火事の「飛び火」のように、全身に湿疹が広がることから「とびひ」と呼ばれるようになりました。6~7月の高温多湿の時期に増える湿疹です。

お腹や背中など、赤ちゃんの体に水疱を見つけたらガーゼなどで覆い、早めに病院へ行きましょう。

兄弟・姉妹がいる家庭では、タオルの共有やお風呂に一緒に入るのは避けてください。

アトピー性皮膚炎

●症状:かゆみ/繰り返す慢性湿疹/特徴的な湿疹の出方/耳切れ
●原因:バリア機能の弱さ/遺伝的要因
●治療:ステロイド外用薬/抗ヒスタミン薬 など

慢性的に湿疹がよくなったり、悪くなったりを繰り返し、強いかゆみを伴います。
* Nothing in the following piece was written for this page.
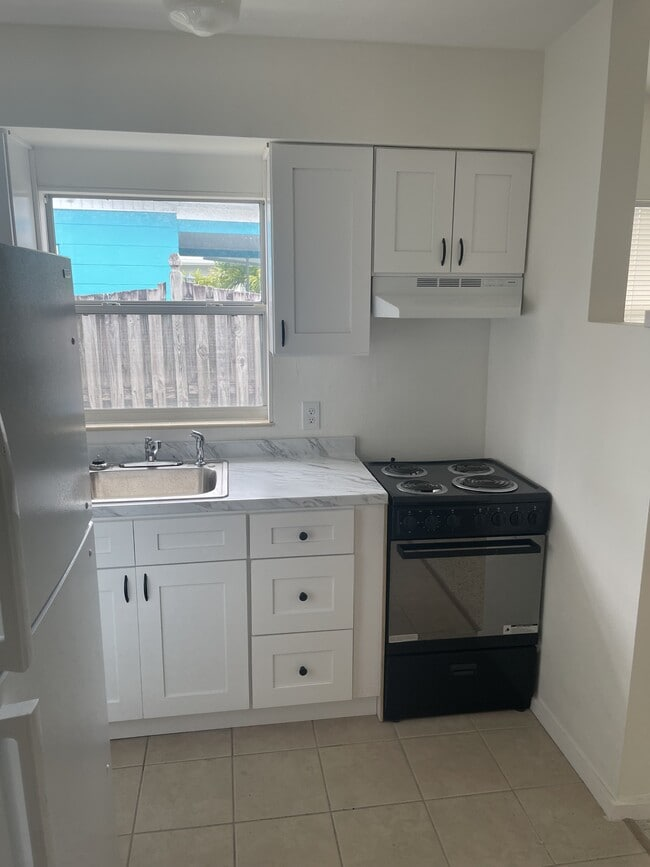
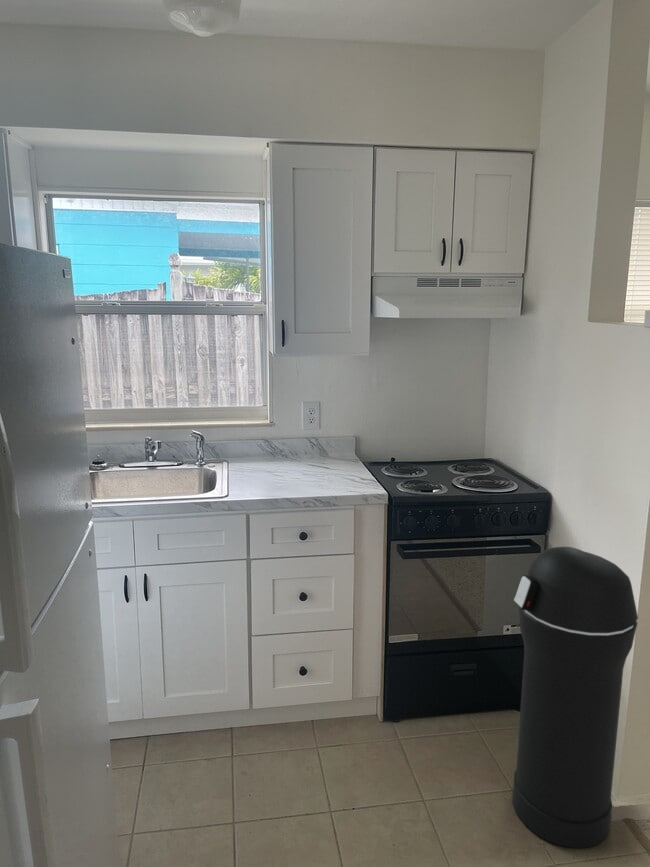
+ trash can [512,546,639,849]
顔や頭から湿疹が出始め、そのあと首やお腹、背中、ももの付け根と広がっていきます。耳切れも特徴的な症状です。

アトピー性皮膚炎は正しいケアを続けることで治る病気。根気よく時間をかけて治していきましょう。

そのためには、病院で処方された薬を医師の指示通りに使うこと、肌の清潔と保湿状態を保つことが大切となります。

毎日入浴をして肌を清潔にし、たっぷりの泡で体をやさしく洗いましょう。ぬるま湯でしっかり洗い流したら、お風呂上がりに保湿をして肌のバリア機能を維持してください。
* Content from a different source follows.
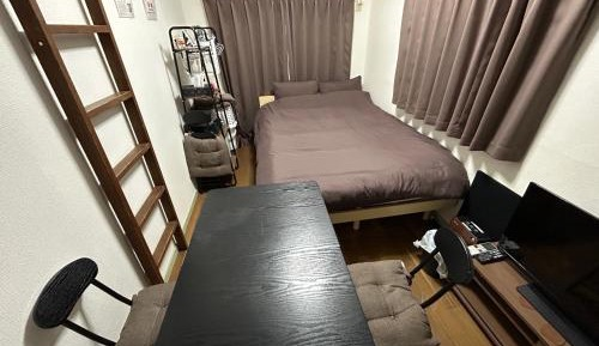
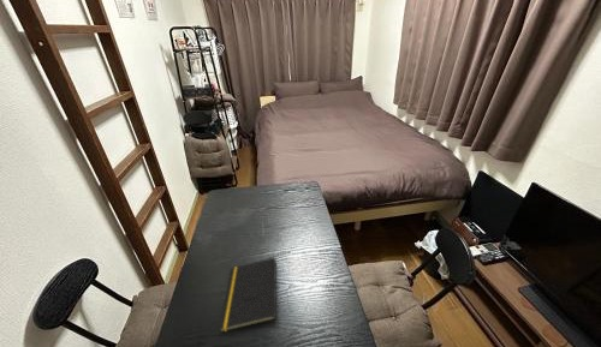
+ notepad [218,256,276,334]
赤ちゃんのお腹や背中に赤い湿疹を見つけたら適切な対応を

赤ちゃんにキスをするママ

赤ちゃんのお腹や背中にできる赤い湿疹は、さまざまな病気が考えられるので、まずはパパ・ママが落ち着いて症状の状態を見ましょう。

病院へ行く前に、熱はあるのか、赤い湿疹はいつ頃、どこに発症したのかを確認しておくと、より早く症状に合った適切な治療を始めることができますよ。

そのためには、普段から赤ちゃんのお腹や背中など、様子を確認することが大切です。

「いつもと違う」と感じたら、まず赤ちゃんの体の状態をチェックして、早めに病院を受診してください。